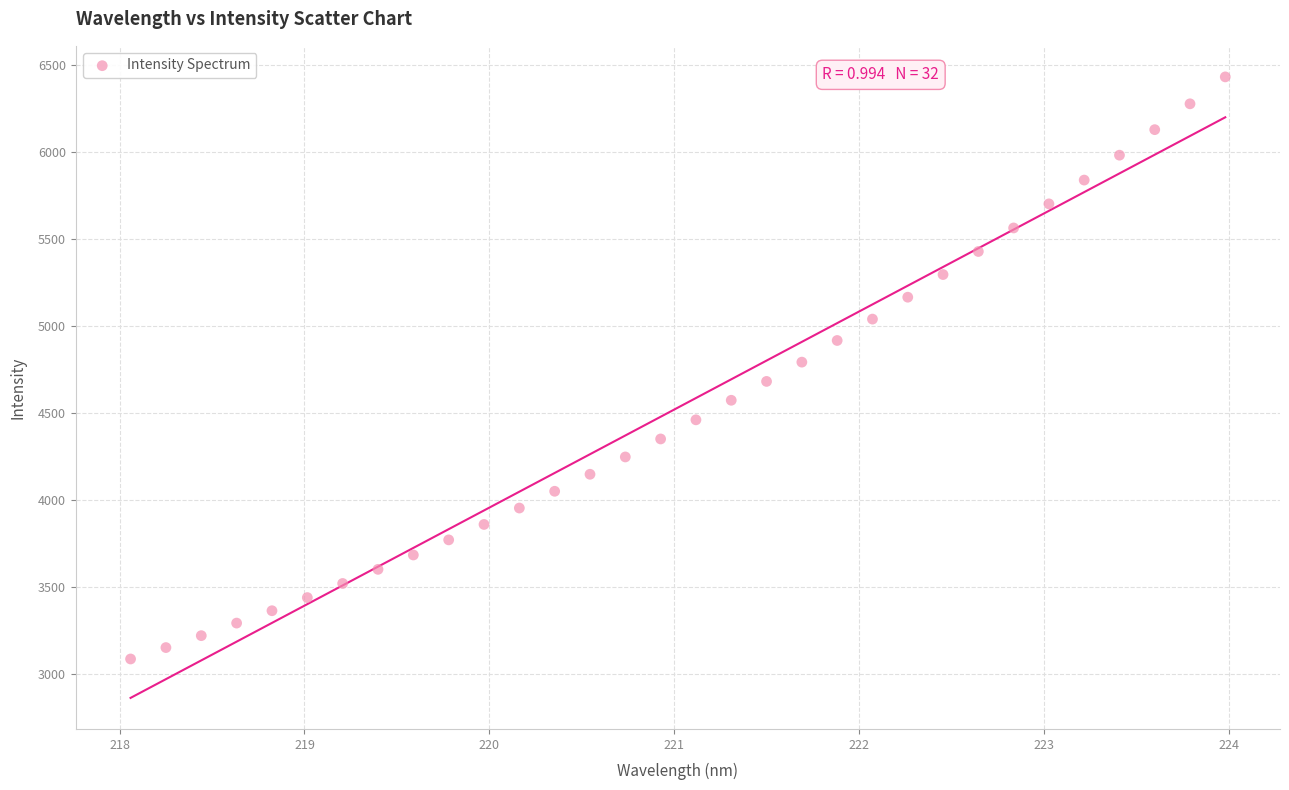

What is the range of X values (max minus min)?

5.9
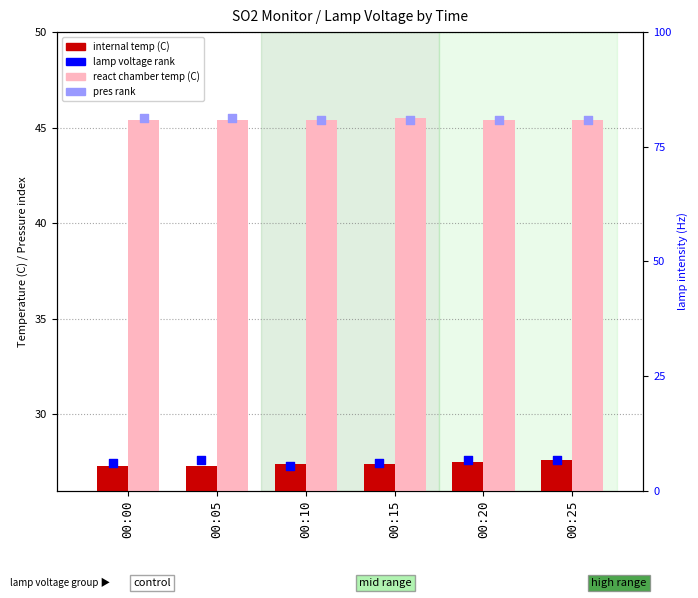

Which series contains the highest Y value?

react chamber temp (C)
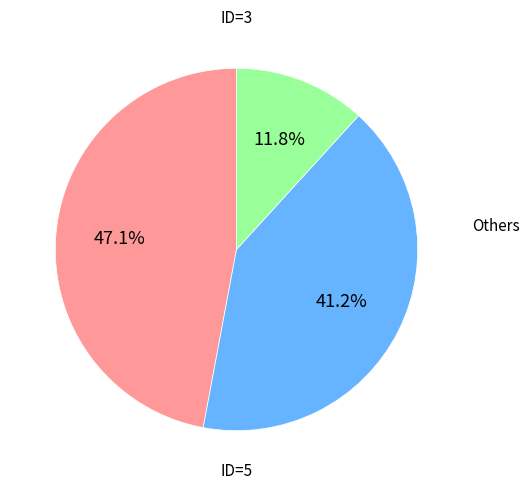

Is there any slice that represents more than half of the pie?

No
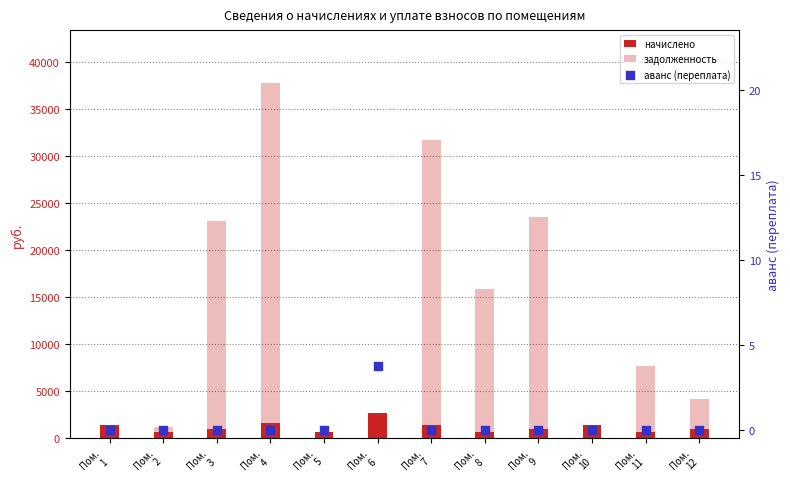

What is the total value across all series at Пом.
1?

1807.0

::::::::::

Copy out every line of text in the rows above word for word, leaving out the pictures.

**Exercise output:**
What is the range of X values (max minus min)?

5.9

Which series contains the highest Y value?

react chamber temp (C)

Is there any slice that represents more than half of the pie?

No

What is the total value across all series at Пом.
1?

1807.0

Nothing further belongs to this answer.